* Texto del ejercicio *
-.-.-
Ousmane Dembélé (21 años) ha recibido varios toques de atención públicos desde que está en el FC Barcelona pero ha sido últimamente cuando se han producido la mayoría de ellos. Y la mayoría ha sido ‘fuego amigo’, es decir, proveniente de gente de su equipo. El delantero francés, que llegó previo pago de 105 millones fijos y otros 40 sujetos a variables, ha estado en el centro de la diana en las últimas semanas por un par de faltas de actitud que han salido a la luz. En primer lugar, por su displicencia para entrar al campo durante el partido en que Messi se lesionó su brazo derecho. En segundo lugar, por no presentarse a un entrenamiento y no avisar de que no podía acudir por culpa de una gastroenteritis, lo que generó una hora y media de incertidumbre en el seno del primer equipo azulgrana. En cualquier caso, lo que ha sorprendido es que desde dentro del club y del vestuario se le haya puesto en la diana de una forma tan evidente, algo que no se recuerda en la historia reciente del club. Y es que Dembélé tiene sus cosas, obvio, pero tampoco mató a JFK.
El primero, Piqué en mayo
El primero de estos toques al francés data de finales de la temporada pasada, en el mes de mayo, cuando Gerard Piqué aireó durante el homenaje de despedida de Andrés Iniesta que Dembélé acostumbraba a retrasarse. “Tenemos un grupo de whatsapp del equipo que se usa para comunicar las horas a las que tenemos los entrenamientos y los actos. El grupo va bien para avisar de los horarios a Dembélé, que siempre llega tarde”. Una broma pública ante la plana mayor de la directiva y del área ejecutiva que el francés encajó con cara de póker.
-.-.-
* Tu tarea *
Reproduce sin cambios un fragmento del texto sobre Dembélé: comienza en las palabras "El primero, Piqué" y detente después de "cara de póker.".
-.-.-
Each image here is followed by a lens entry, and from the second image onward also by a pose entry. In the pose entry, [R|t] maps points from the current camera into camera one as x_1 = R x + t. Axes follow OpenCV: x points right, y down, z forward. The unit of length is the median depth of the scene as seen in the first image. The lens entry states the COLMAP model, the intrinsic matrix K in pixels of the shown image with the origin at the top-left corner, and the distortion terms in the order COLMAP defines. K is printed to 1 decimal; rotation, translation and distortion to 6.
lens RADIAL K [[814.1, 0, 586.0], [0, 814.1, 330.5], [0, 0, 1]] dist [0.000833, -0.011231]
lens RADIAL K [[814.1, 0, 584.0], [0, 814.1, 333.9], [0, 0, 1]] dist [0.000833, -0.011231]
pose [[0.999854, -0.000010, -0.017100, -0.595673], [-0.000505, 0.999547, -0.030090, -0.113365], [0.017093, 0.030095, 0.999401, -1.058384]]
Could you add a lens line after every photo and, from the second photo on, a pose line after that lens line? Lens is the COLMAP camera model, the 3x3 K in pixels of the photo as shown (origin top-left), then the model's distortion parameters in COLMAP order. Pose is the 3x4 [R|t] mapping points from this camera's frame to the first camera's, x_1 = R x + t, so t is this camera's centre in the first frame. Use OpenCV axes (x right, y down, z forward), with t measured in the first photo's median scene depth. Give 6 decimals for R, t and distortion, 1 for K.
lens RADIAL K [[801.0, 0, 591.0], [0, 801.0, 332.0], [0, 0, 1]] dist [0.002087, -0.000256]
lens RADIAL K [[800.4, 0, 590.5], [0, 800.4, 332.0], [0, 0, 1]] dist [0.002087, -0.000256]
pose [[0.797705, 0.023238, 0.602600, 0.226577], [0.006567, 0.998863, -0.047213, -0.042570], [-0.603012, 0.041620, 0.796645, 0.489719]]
-.-.-
* Solución del ejercicio *
El primero, Piqué en mayo
El primero de estos toques al francés data de finales de la temporada pasada, en el mes de mayo, cuando Gerard Piqué aireó durante el homenaje de despedida de Andrés Iniesta que Dembélé acostumbraba a retrasarse. “Tenemos un grupo de whatsapp del equipo que se usa para comunicar las horas a las que tenemos los entrenamientos y los actos. El grupo va bien para avisar de los horarios a Dembélé, que siempre llega tarde”. Una broma pública ante la plana mayor de la directiva y del área ejecutiva que el francés encajó con cara de póker.